PAGE TEXT START

Bilal Çubukçu (born 16 May 1987) is a Turkish professional footballer who plays as a midfielder for Bezirksliga Berlin club Anadoluspor Berlin.

Club career

Youth
Çubukçu grew up in Berlin-Kreuzberg. He played his first youth football at local clubs Anadoluspor Berlin and Rot-Weiß Neukölln. He then joined Tennis Borussia Berlin before moving to Hertha BSC's youth academy in 2002. There, he impressed with his performances that helped the team win the Under 17 Bundesliga in his debut season after a 4–1 win over VfB Stuttgart. The following year, Çubukçu won the U19 DFB-Pokal by beating SGV Freiberg 5–0 in the final in May 2004.

Professional
Çubukçu made his debut for Hertha BSC II in the 2005–06 Regionalliga season, making a total of five appearances. In the following season, he made 22 appearances. However, Hertha's second team were relegated at the end of the season. In 2007–08, Çubukçu helped his club to the league title with 12 goals and 11 assists, which earned him a place in the first team. He was initially allowed to practice there, but was not brought to training camp by coach Lucien Favre, after which he left the club for Turkey and signed a contract with Gençlerbirliği. After some strong initial performances, he became a reserve after a new coach was brought in, whereupon he terminated his contract by mutual consent with the club.

PAGE TEXT END
MATERIAL PROVIDED START

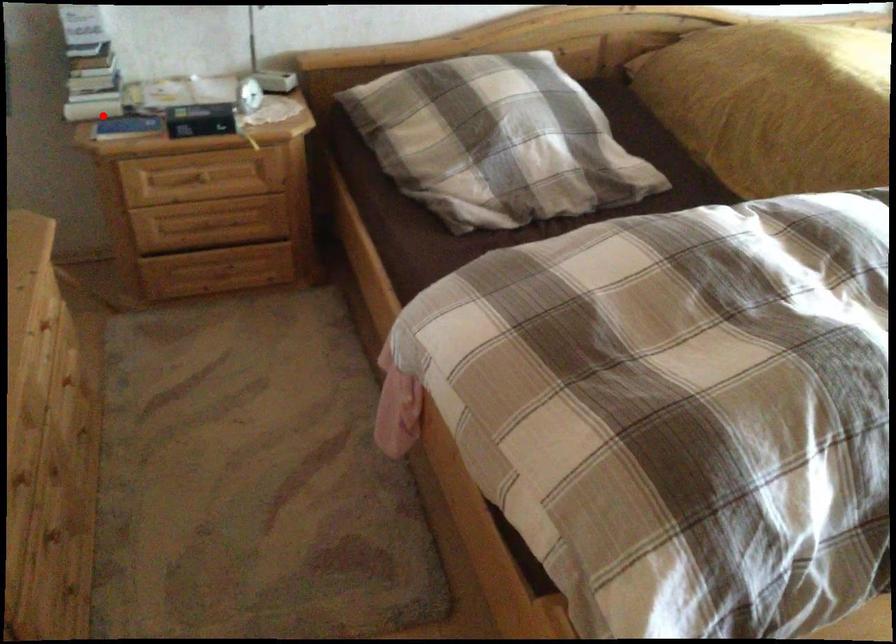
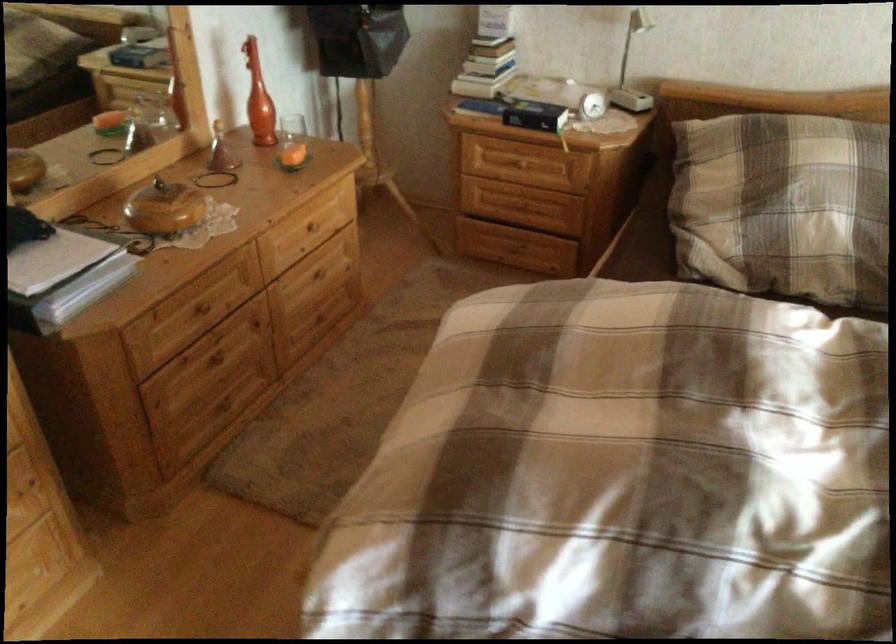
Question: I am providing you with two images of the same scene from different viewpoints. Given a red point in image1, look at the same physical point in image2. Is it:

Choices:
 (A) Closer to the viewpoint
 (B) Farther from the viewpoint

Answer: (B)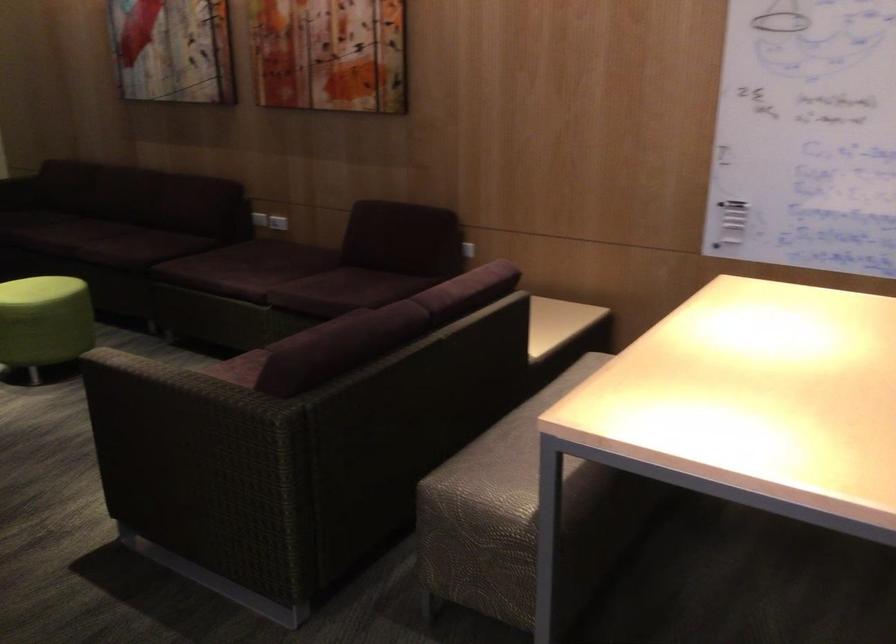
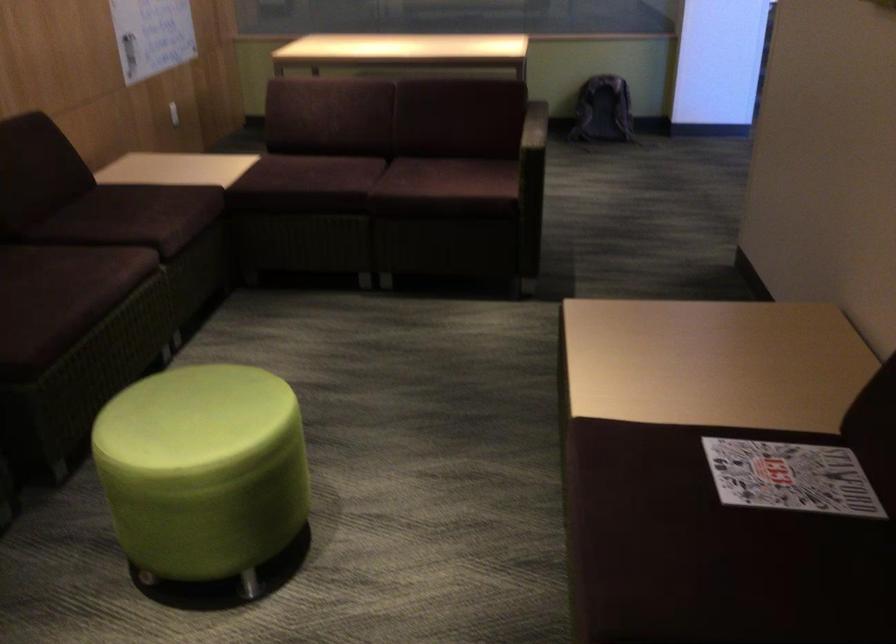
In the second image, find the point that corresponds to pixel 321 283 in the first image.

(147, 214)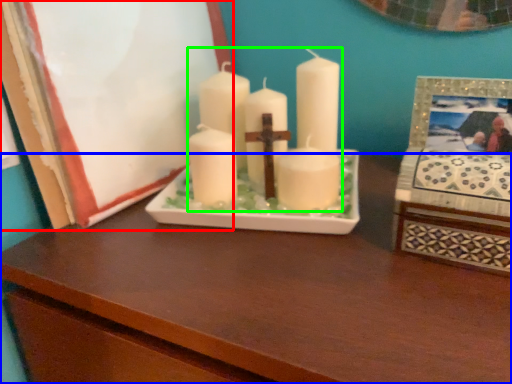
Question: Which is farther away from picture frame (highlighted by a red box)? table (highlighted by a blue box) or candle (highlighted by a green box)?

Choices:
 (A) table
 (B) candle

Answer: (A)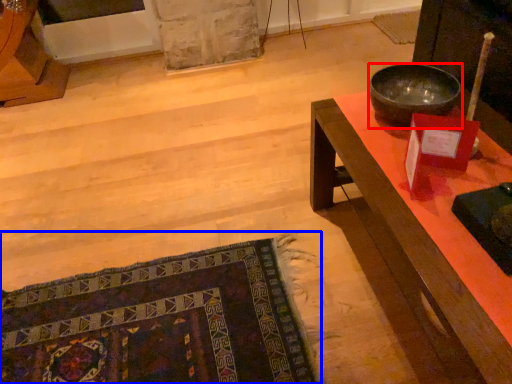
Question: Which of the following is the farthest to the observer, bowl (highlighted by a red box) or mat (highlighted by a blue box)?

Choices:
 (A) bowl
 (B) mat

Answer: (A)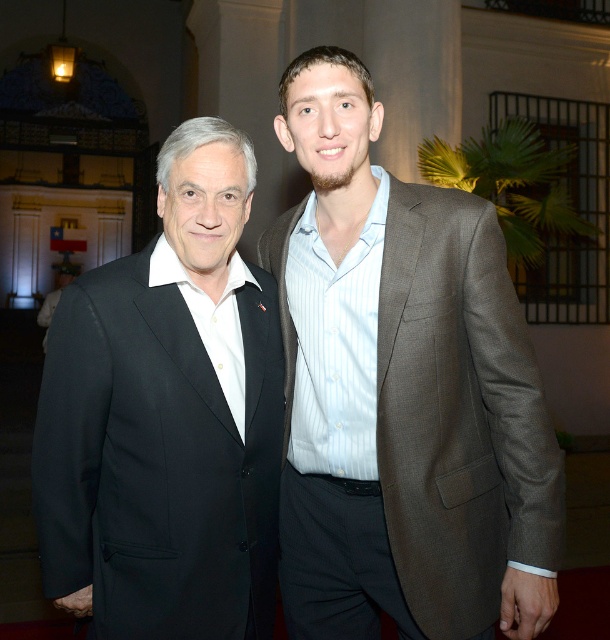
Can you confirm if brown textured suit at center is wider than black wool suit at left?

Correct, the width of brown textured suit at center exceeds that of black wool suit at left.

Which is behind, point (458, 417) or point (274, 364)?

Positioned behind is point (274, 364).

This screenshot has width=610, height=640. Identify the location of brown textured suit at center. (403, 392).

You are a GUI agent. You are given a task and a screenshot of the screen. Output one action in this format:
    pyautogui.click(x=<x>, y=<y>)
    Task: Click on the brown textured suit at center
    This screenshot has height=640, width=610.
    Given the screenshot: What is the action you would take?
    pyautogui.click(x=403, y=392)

MATERIAL PROVIDED END

__WORK ORDER 1__. In the article about Bilal Çubukçu, what was the score when his team beat SGV Freiberg in the U19 DFB-Pokal final?
__WORK ORDER 2__. Duplicate the passage of the article about Bilal Çubukçu word for word, starting at "Club career" and ending at "in May 2004.".
The listing is not needed here.

__EXERCISE OUTPUT 1__. 5–0

__EXERCISE OUTPUT 2__.
Club career

Youth
Çubukçu grew up in Berlin-Kreuzberg. He played his first youth football at local clubs Anadoluspor Berlin and Rot-Weiß Neukölln. He then joined Tennis Borussia Berlin before moving to Hertha BSC's youth academy in 2002. There, he impressed with his performances that helped the team win the Under 17 Bundesliga in his debut season after a 4–1 win over VfB Stuttgart. The following year, Çubukçu won the U19 DFB-Pokal by beating SGV Freiberg 5–0 in the final in May 2004.